Repo for building JEDI packages
Apache License 2.0
2 stars 2 forks source link

Move to blobless clones by default? #40

Open mathomp4 opened 2 weeks ago

mathomp4 commented 2 weeks ago

This is an exploratory question for @Dooruk and others here.

Namely, every so often, the route from NASA to GitHub goes through some crazy bad path and it takes forever to clone anything from GitHub.

The SI Team's usual response to this is "Use blobless clones". Indeed, I make a remark about that on my JEDI-GEOS attempt wiki instructions.

Indeed, search the internet and blobless clones are often the default for many now.

So, I'd like to add support for them here. I could pretty easily add the relevant option to:

https://github.com/GEOS-ESM/jedi_bundle/blob/ed1aeed8f146f0d43d6ecdc2df795f1568d2a714/src/jedi_bundle/utils/git.py#L144

and I am 99% sure this wouldn't affect anything. I should invoke @asewnath as #38 also goes near the git bits here.

Perhaps instead it should be an true/false key-value in build.yaml to allow users to not do blobless?

I ask for debate.

Dooruk commented 1 week ago

@mathomp4, are you able to run ctests within one of your blobless builds? I'm %98 sure this wouldn't impact anything, but we can test and see. We may want to use some previous versions of certain repos (e.g., CRTM), including some that are dedicated to data only (ufo-data with hashes), but that's just a matter of requesting certain versions.

For the most part, pertaining CI tests and users, there will not be changes made to the JEDI builds that will require tracking history. For developers though, I'm not sure if blobless would impact pushing changes back to JEDI? However, if SI team has been using it in GEOS, that should be fine?

I looked at the article and the video in the link you provided, it all makes sense to me. I didn't know about this issue! JEDI uses git-lfs, but that is only for large file storage, does not impact the histories it seems.

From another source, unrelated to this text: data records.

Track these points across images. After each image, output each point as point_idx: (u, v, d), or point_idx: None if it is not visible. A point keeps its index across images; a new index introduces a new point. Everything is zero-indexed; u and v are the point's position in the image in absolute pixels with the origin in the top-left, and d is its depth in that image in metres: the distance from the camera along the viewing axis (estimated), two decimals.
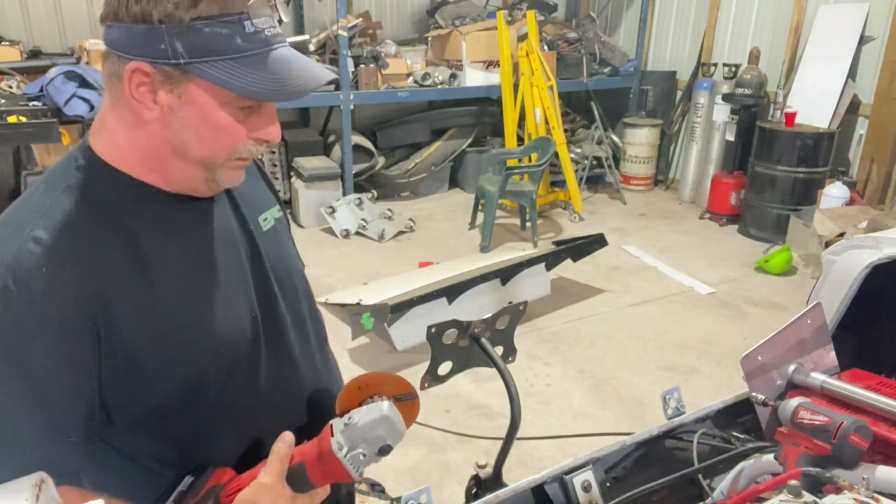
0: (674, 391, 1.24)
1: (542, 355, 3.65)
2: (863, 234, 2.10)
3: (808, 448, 1.01)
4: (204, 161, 0.90)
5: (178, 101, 0.85)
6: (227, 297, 0.97)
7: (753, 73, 5.62)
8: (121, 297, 0.85)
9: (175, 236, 0.93)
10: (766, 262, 4.75)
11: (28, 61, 5.00)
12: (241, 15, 0.82)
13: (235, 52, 0.83)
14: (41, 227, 0.83)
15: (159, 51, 0.81)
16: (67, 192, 0.87)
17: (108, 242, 0.86)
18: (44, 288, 0.80)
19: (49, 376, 0.82)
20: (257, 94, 0.85)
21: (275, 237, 1.10)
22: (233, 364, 0.97)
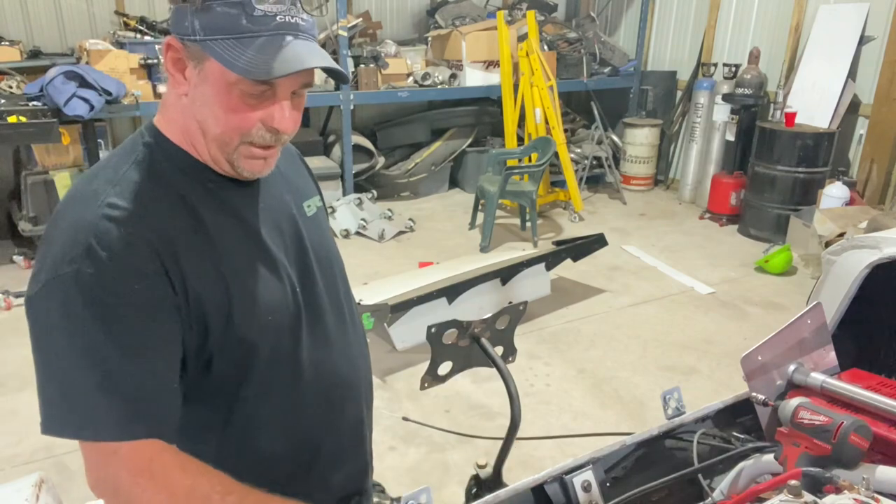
0: (674, 391, 1.24)
1: (542, 355, 3.65)
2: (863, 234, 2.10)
3: (808, 448, 1.01)
4: (218, 140, 0.94)
5: (198, 77, 0.91)
6: (272, 270, 1.02)
7: (753, 73, 5.62)
8: (187, 253, 0.91)
9: (226, 210, 0.98)
10: (766, 262, 4.75)
11: (28, 61, 5.00)
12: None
13: (239, 33, 0.86)
14: (115, 195, 0.90)
15: (184, 27, 0.88)
16: (135, 166, 0.94)
17: (171, 209, 0.93)
18: (124, 245, 0.86)
19: (145, 325, 0.88)
20: (253, 74, 0.87)
21: (317, 223, 1.15)
22: (278, 334, 1.02)
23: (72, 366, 0.86)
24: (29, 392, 3.23)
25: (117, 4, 5.65)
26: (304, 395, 1.07)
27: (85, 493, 0.95)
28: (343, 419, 1.16)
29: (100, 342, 0.85)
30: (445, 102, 6.61)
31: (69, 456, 2.75)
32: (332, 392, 1.12)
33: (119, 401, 0.86)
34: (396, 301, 3.37)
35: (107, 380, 0.85)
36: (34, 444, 2.85)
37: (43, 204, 4.71)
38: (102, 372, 0.85)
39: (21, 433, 2.93)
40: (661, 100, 6.80)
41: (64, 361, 0.86)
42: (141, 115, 5.34)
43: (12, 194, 5.12)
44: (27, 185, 4.66)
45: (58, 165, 4.77)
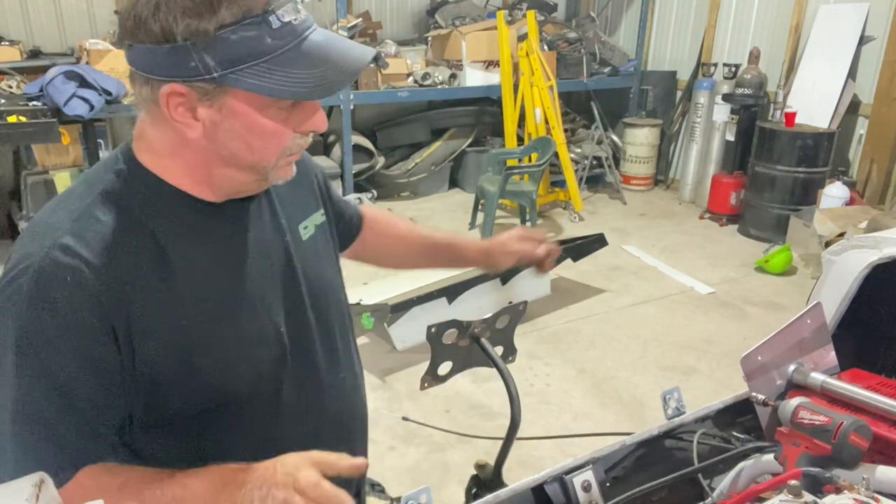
0: (674, 391, 1.23)
1: (542, 355, 3.65)
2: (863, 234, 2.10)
3: (808, 448, 1.01)
4: (256, 167, 0.88)
5: (219, 115, 0.82)
6: (252, 312, 0.94)
7: (753, 73, 5.62)
8: (143, 308, 0.84)
9: (205, 247, 0.91)
10: (766, 262, 4.75)
11: (28, 61, 5.00)
12: (265, 12, 0.77)
13: (267, 53, 0.78)
14: (71, 234, 0.82)
15: (190, 69, 0.77)
16: (102, 197, 0.85)
17: (135, 251, 0.84)
18: (66, 297, 0.79)
19: (78, 380, 0.81)
20: (298, 95, 0.81)
21: (313, 248, 1.06)
22: (255, 379, 0.95)
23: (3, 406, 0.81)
24: None
25: (117, 4, 5.64)
26: (284, 436, 1.00)
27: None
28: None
29: (21, 390, 0.80)
30: (445, 102, 6.61)
31: None
32: (319, 432, 1.06)
33: (28, 443, 0.80)
34: (396, 301, 3.37)
35: (18, 420, 0.80)
36: None
37: (43, 204, 4.69)
38: (18, 417, 0.80)
39: None
40: (661, 100, 6.80)
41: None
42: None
43: (12, 194, 5.12)
44: (27, 185, 4.66)
45: (58, 165, 4.77)
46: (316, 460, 0.80)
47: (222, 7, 0.76)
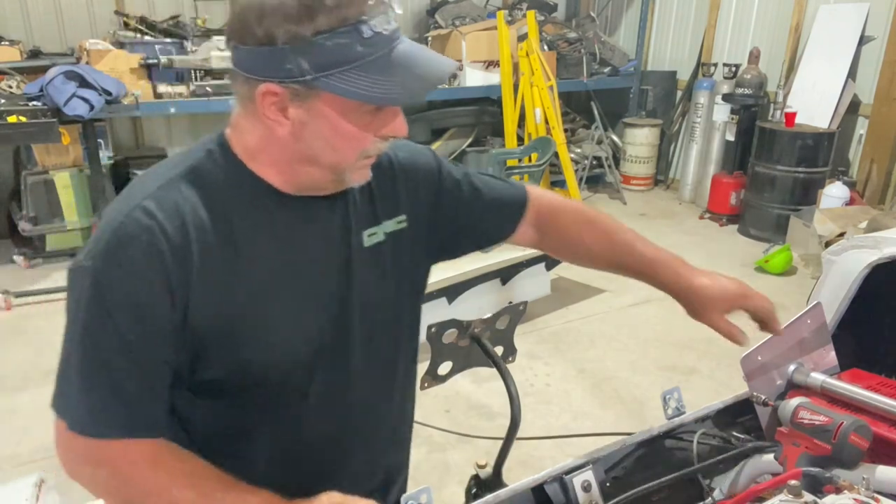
0: (674, 391, 1.23)
1: (542, 355, 3.65)
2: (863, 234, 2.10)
3: (808, 448, 1.01)
4: (335, 166, 0.93)
5: (307, 115, 0.87)
6: (299, 305, 0.98)
7: (753, 73, 5.62)
8: (202, 277, 0.89)
9: (271, 234, 0.95)
10: (766, 262, 4.75)
11: (28, 61, 5.00)
12: (359, 22, 0.82)
13: (357, 60, 0.83)
14: (153, 199, 0.89)
15: (286, 70, 0.83)
16: (189, 171, 0.93)
17: (205, 225, 0.90)
18: (139, 255, 0.86)
19: (141, 338, 0.88)
20: (384, 100, 0.86)
21: (377, 255, 1.05)
22: (288, 369, 0.99)
23: (68, 350, 0.89)
24: (29, 392, 3.23)
25: (117, 4, 5.65)
26: (306, 430, 1.05)
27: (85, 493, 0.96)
28: (345, 466, 1.11)
29: (91, 337, 0.87)
30: (445, 102, 6.60)
31: None
32: (341, 438, 1.09)
33: (95, 398, 0.88)
34: None
35: (86, 374, 0.88)
36: (34, 444, 2.85)
37: (43, 204, 4.71)
38: (84, 365, 0.88)
39: (21, 433, 2.92)
40: (661, 100, 6.80)
41: (66, 342, 0.90)
42: (141, 115, 5.35)
43: (12, 194, 5.12)
44: (27, 185, 4.66)
45: (58, 165, 4.77)
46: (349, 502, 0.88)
47: (320, 15, 0.81)
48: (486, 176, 1.21)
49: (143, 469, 0.89)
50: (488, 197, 1.18)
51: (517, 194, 1.22)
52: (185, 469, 0.89)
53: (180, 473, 0.89)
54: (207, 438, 1.00)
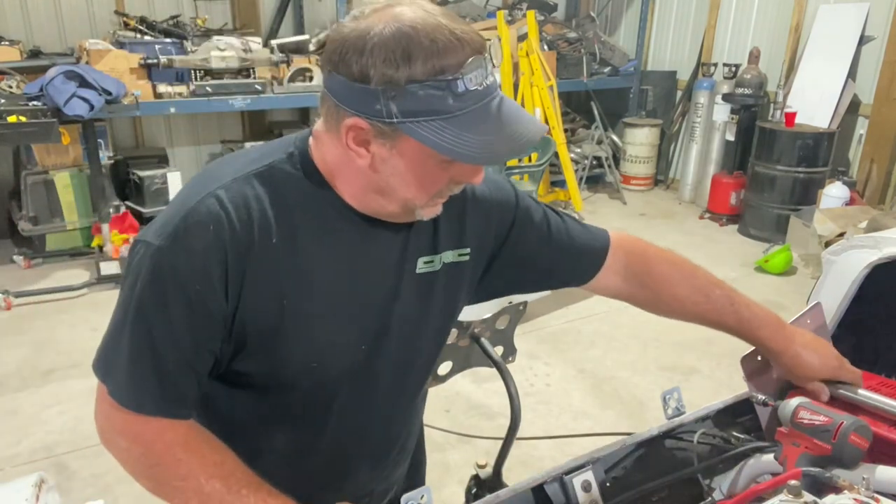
0: (674, 391, 1.23)
1: (542, 355, 3.65)
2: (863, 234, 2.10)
3: (808, 448, 1.01)
4: (407, 202, 0.93)
5: (388, 153, 0.88)
6: (345, 318, 0.99)
7: (753, 73, 5.62)
8: (257, 274, 0.91)
9: (332, 245, 0.96)
10: (766, 262, 4.75)
11: (28, 61, 4.99)
12: (455, 78, 0.82)
13: (446, 113, 0.83)
14: (226, 189, 0.91)
15: (375, 110, 0.84)
16: (267, 170, 0.94)
17: (271, 227, 0.92)
18: (203, 242, 0.88)
19: (193, 322, 0.90)
20: (463, 157, 0.85)
21: (427, 283, 1.05)
22: (320, 380, 1.01)
23: (121, 318, 0.91)
24: (29, 392, 3.23)
25: (117, 4, 5.65)
26: (319, 441, 1.07)
27: (85, 494, 0.96)
28: (351, 477, 1.14)
29: (144, 318, 0.89)
30: None
31: (69, 456, 2.75)
32: (352, 449, 1.11)
33: (139, 373, 0.90)
34: None
35: (134, 349, 0.90)
36: (34, 444, 2.85)
37: (43, 204, 4.71)
38: (134, 341, 0.90)
39: (21, 433, 2.92)
40: (661, 100, 6.80)
41: (120, 309, 0.92)
42: (141, 115, 5.35)
43: (12, 194, 5.12)
44: (27, 185, 4.66)
45: (58, 165, 4.77)
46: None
47: (418, 63, 0.81)
48: (569, 219, 1.18)
49: (177, 452, 0.90)
50: (566, 238, 1.16)
51: (599, 239, 1.19)
52: (215, 459, 0.91)
53: (211, 463, 0.90)
54: (224, 423, 1.02)
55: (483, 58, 0.85)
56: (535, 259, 1.15)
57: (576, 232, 1.17)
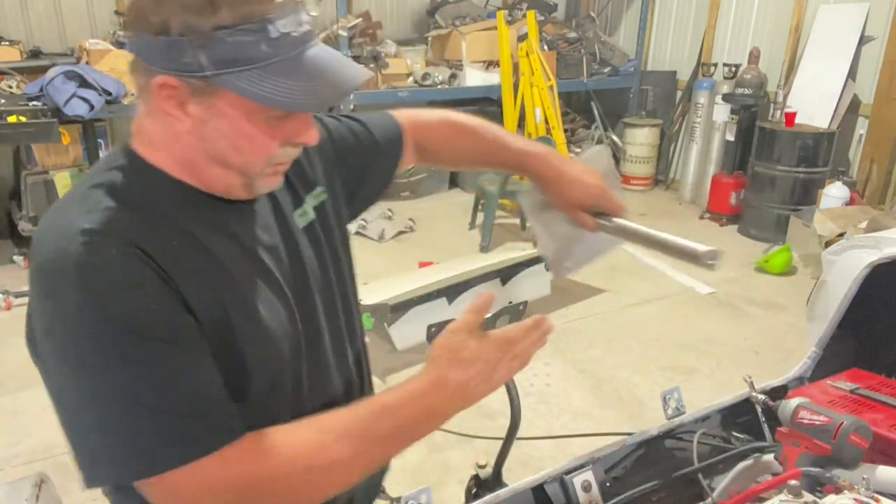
0: (674, 391, 1.24)
1: (542, 355, 3.64)
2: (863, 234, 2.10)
3: (808, 448, 1.01)
4: (242, 169, 0.88)
5: (208, 113, 0.83)
6: (275, 294, 0.95)
7: (753, 73, 5.62)
8: (182, 272, 0.83)
9: (223, 232, 0.91)
10: (766, 262, 4.75)
11: (28, 61, 5.00)
12: (265, 20, 0.78)
13: (262, 60, 0.79)
14: (89, 222, 0.80)
15: (184, 64, 0.78)
16: (107, 192, 0.84)
17: (158, 228, 0.84)
18: (114, 260, 0.78)
19: (167, 339, 0.80)
20: (288, 106, 0.82)
21: (312, 233, 1.05)
22: (281, 363, 0.95)
23: (102, 405, 0.79)
24: (29, 392, 3.23)
25: (117, 4, 5.65)
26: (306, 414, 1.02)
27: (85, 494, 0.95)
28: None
29: (127, 375, 0.78)
30: (445, 102, 6.60)
31: (69, 456, 2.74)
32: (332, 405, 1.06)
33: (173, 417, 0.79)
34: (396, 301, 3.37)
35: (153, 408, 0.78)
36: (34, 444, 2.85)
37: (43, 204, 4.71)
38: (143, 402, 0.78)
39: (21, 433, 2.92)
40: (661, 100, 6.80)
41: (92, 402, 0.79)
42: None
43: (12, 194, 5.12)
44: (27, 185, 4.66)
45: (58, 165, 4.77)
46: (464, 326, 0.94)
47: (222, 8, 0.76)
48: (362, 119, 1.20)
49: (277, 458, 0.82)
50: (376, 133, 1.19)
51: (392, 123, 1.23)
52: (301, 432, 0.85)
53: (304, 441, 0.84)
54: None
55: (296, 2, 0.81)
56: (369, 161, 1.18)
57: (377, 130, 1.20)
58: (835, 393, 1.24)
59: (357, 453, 0.86)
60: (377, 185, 1.23)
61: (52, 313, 0.80)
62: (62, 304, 0.79)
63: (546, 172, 1.20)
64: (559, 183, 1.19)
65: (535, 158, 1.21)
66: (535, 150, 1.22)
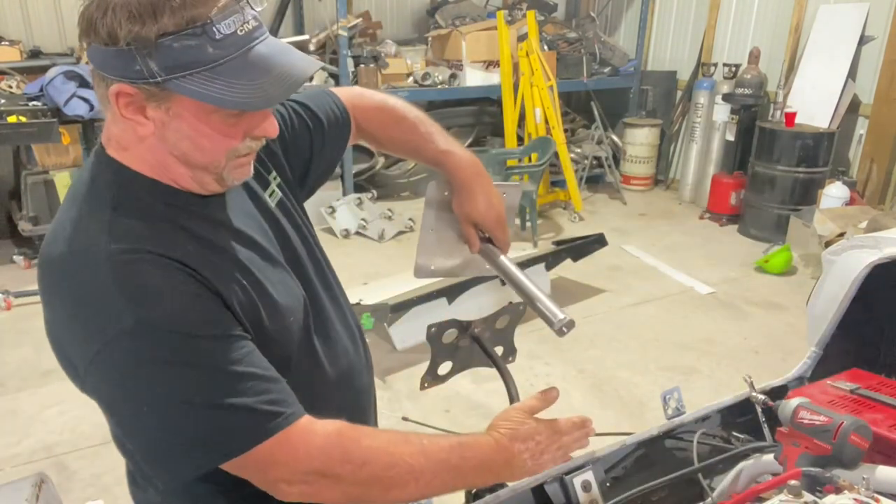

mathomp4 commented 1 week ago

Blobless clones should always be fine if you have internet access. The price you pay for a quick initial clone is that all subsequent GitHub actions will require a call to GitHub. So for example, if you want to check out another branch or tag, it isn't automatically in the clone. Or rather the blob isn't automatically downloaded during cloning, so it must be retrieved from GitHub.

This is why I advise users if they use blob clones somewhere like discover, pretty much all get operations that do something "new" need to be done on a head node rather than a compute node, since the compute node can't see the Internet

mathomp4 commented 1 week ago

But, yes, please test. I was just inspired by being annoyed at slow clones on discover. 😄